Le motivazioni con cui la Cassazione ha gettato via le chiavi della cella in cui sono rinchiusi i «gretti», rancorosi e violenti coniugi della corte di via Diaz sono più di una sentenza di colpevolezza. Sono un fiume d'acqua che vuole spegnere, una volta per tutte, il fuoco delle polemiche, dei sospetti, dei misteri, dei dubbi a cui troppi si sono prestati nel ruolo di megafono. In troppi, di fronte al dito che indicava la luna, hanno guardato il primo ignorando la seconda. La motivazione dei giudici della Cassazione non lo dice con queste parole, ma a una lettura complessiva della sentenza avrebbe anche potuto farlo. Perché, pure per la più alta carica della magistratura, questo è quanto successo: si è voluto a tutti i costi trasformare particolari ininfluenti in suggestive prove di un'inchiesta additata a torto come sciatta, sbagliata, a senso unico. E si è voluto ammantare di verità assolute le «evanescenti» ed «incerte» ricostruzioni alla Csi offerte dal professor Torre (il super esperto della difesa) e dal suo pool.

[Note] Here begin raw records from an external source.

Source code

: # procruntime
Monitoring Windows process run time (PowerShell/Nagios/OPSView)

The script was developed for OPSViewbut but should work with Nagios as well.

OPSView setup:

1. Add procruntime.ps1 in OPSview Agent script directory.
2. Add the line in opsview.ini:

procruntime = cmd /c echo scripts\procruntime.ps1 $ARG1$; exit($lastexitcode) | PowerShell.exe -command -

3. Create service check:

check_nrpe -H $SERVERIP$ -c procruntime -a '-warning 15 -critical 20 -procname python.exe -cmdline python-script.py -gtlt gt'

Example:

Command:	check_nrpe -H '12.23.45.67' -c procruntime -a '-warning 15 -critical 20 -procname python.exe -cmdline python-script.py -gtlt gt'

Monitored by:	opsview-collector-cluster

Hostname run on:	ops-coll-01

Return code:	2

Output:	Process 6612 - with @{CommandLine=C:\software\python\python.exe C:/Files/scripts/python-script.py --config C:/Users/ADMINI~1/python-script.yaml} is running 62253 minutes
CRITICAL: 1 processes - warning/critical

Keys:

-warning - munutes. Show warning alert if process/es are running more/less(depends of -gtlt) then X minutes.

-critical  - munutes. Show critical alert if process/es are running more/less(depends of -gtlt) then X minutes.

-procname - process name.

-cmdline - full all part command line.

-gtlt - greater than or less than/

Leggiamole le parole dei giudici della Cassazione: «I singoli argomenti difensivi non hanno avuto la forza di intaccare la solidità dello zoccolo su cui è stata ricostruita la dolorosissima vicenda». Perché di fronte a confessioni chiare, convergenti e piene di particolari inediti e conosciuti dai soli assassini, di fronte ad ammissioni di colpa riportate in appunti manoscritti e in lettere, di fronte alla testimonianza di un teste oculare e alla presenza di una chiara prova ematica, a nulla valgono i «superflui richiesti (dalla difesa ndr) approfondimenti istruttori che non avrebbero potuto aggiungere nulla di decisivo, in un quadro già delineatosi secondo direttrici di sicuro riferimento».
Punto. Ecco quello che ci aspettiamo ora sull'intera storia: un definitivo ancorché doloroso punto conclusivo. Vorremmo davvero, a quasi cinque anni da quella maledetta sera d'inverno, poter smettere di scrivere della strage di Erba.
Punto e basta, dunque. Così che la si finisse, una volta per tutte, di torturare con lo strazio del ricordo e dei sospetti la famiglia Castagna, Mario Frigerio e i suoi figli. Basta, anche per i due assassini. Che una volta per tutte, come richiesto da papà Castagna, si rendano conto, confessino almeno a loro stessi e si incamminino sulla strada della presa di consapevolezza dell'enormità di ciò che hanno fatto.
Punto, infine, su questa nuova moda di trasformare un delitto atroce in un argomento da bar stadio, sul quale chiunque può emettere una sentenza basandosi su sensazioni, illazioni, suggestioni. La Giustizia è una cosa differente. Per fortuna.